В шесть утра я еще был ребенком. Спал на широкой кровати рядом с отцом, укрываясь с ним одним одеялом. Отец был крупным, толстым человеком (даже толще, чем я в его годы), и его теплое дыхание служило мне спокойным, размеренным метрономом в той вселенной, которая, как я каким-то детским чутьем понимал, вот-вот сойдет с ума.
Это была не первая моя встреча с войной. Я уже обжегся однажды, тремя годами ранее, когда мне было девять с небольшим. 5 апреля 1941 года венгры вторглись в Югославию. Мама и тогда находилась у родителей в Будапеште (она ездила туда три раза в год), и мы с отцом собрали три чемодана и поехали в столицу, Белград, чтобы укрыться у родственников. В ту ночь Белград бомбили. Это была самая массированная атака немцев после бомбежки Роттердама, и дом, в котором мы находились, пострадал от зажигательной бомбы. Мы бежали оттуда, спасая свою жизнь. Я помню, как содрогался дом, но еще отчетливее помню вид улицы, на которой горели, как огромные спичечные коробки, все дома. Охваченные страхом люди метались по улицам, и отец сказал: "Пойдем к Дунаю". Сверху падали горящие балки и камни, и я побежал зигзагами. Отец кричал мне, что это не поможет, потому что нам не видно, что и откуда падает, но я все равно продолжал бежать, а он – странный и старомодный доктор Лампель – шел размеренно, не теряя достоинства даже в этом бедламе, неся в правой руке наш саквояж. На бегу я услышал грохот и обернулся – рядом со мной упал горящий телеграфный столб. Я сделал "зиг", а он упал в "заг".

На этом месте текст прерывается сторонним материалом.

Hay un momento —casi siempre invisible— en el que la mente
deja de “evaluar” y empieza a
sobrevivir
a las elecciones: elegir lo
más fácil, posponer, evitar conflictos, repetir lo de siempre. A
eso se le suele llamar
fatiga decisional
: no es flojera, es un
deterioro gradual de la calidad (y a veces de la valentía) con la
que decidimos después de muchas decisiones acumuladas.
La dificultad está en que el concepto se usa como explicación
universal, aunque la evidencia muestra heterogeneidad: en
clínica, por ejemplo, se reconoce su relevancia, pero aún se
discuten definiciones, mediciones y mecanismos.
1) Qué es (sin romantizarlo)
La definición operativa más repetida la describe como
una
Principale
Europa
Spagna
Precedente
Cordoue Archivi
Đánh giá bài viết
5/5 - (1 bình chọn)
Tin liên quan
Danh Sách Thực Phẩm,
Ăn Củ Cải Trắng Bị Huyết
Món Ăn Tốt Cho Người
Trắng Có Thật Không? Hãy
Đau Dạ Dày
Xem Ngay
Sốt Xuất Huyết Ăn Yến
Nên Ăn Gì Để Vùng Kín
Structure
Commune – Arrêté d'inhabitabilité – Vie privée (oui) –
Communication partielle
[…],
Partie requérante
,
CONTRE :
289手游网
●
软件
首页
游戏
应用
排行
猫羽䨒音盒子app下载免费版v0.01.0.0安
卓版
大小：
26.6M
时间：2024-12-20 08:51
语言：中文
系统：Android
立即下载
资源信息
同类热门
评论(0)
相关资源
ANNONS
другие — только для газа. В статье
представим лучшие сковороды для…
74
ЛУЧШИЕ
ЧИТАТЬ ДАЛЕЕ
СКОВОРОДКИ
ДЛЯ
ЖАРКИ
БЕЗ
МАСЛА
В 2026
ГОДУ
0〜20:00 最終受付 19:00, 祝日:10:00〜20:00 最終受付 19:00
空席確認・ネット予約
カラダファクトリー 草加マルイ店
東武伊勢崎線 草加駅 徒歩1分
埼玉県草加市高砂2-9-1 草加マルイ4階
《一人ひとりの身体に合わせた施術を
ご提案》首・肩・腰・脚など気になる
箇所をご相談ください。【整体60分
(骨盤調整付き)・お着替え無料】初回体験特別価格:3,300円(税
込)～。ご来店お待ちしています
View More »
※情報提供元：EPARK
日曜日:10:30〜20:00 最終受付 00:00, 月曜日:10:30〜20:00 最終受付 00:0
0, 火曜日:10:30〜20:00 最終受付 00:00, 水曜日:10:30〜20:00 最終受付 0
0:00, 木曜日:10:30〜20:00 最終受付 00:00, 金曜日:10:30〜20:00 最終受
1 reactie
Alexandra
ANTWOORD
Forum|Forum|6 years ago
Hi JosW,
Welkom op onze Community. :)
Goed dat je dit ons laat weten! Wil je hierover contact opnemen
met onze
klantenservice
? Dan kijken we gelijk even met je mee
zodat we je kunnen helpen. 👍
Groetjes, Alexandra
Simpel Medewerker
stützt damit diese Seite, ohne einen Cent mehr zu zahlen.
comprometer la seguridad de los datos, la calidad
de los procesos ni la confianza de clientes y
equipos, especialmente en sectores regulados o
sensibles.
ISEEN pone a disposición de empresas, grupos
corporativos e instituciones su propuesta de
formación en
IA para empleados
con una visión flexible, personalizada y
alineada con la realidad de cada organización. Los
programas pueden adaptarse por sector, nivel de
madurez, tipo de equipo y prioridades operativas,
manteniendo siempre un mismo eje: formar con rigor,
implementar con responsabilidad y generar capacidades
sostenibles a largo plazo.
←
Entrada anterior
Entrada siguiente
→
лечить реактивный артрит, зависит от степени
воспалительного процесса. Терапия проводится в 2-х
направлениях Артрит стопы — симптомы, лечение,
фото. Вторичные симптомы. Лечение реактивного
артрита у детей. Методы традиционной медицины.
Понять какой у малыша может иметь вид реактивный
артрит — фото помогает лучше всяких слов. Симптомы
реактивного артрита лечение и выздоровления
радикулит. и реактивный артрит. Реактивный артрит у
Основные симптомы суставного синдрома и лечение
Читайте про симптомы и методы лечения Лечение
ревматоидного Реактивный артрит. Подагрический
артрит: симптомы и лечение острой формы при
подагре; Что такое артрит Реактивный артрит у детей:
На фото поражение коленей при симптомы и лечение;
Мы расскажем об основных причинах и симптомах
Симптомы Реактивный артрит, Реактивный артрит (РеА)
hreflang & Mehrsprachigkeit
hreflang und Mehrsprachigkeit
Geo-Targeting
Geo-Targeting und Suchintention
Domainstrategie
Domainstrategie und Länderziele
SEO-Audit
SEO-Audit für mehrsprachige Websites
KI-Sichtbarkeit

Я часто говорил своим друзьям, уроженцам Израиля, что они понятия не имеют, что такое война, и они всегда обижались. Что же, возмущались они, разве война Судного дня не была войной? А война в Персидском заливе? А первая Ливанская война? А вторая? Я несколько снисходительно объясняю им, что война, настоящая война, происходит не так. В настоящей войне бои не ведутся только на отдаленных фронтах. В настоящей войне каждый день могут погибать две с половиной тысячи израильтян, а в больницы могут поступать десятки тысяч раненых. В настоящей войне будут потоплены суда в Хайфском порту, Министерство обороны в центре Тель-Авива исчезнет с лица земли, правительственные учреждения будут охвачены пламенем, от городов на севере, в центре и на юге страны – Нагарии, Нетании, Димоны – не останется камня на камне.
Настоящая война, представьте себе, начинается так: большая часть страны остается без электричества; шоссе перекрыты сгоревшими машинами; поезда не ходят; порты заминированы; границы страны наглухо закрыты; военно-воздушные базы уничтожены; Армия обороны Израиля героически сражается, хотя все заранее разработанные планы нарушены; тыл пока держится – несмотря на то, что в первую неделю войны погибли пятнадцать тысяч человек и сто тысяч были ранены; телевидения нет; радио пока еще работает – по нему просят сдавать кровь.
Они замолкают и смотрят на меня, а я молча смотрю на них, но не рассказываю им того, что я понял на пылающих улицах Белграда, по которым шел взрослый мужчина в строгом костюме, преисполненный решимости сохранять достоинство в глазах сына, метавшегося вокруг него: в настоящей войне выживший не испытывает облегчения, он чувствует вину. Всю жизнь я нес бремя этой вины. Почему отец, а не я? Почему из двадцати четырех учеников моего класса я оказался в числе семи выживших? Надеюсь, это не прозвучит слишком странно, но я чувствовал себя вдвойне виноватым, поскольку был послушным ребенком, уважавшим старших и всегда старавшимся всем понравиться. А все хотели, чтобы я умер. Учителя, соседи, правительство, страна, все власть имущие. Все считали, что моя обязанность – умереть, а я заупрямился и выжил. Война заставила меня перестать быть хорошим ребенком, и я больше никогда уже им не был. Я выбрал зиг, а не заг.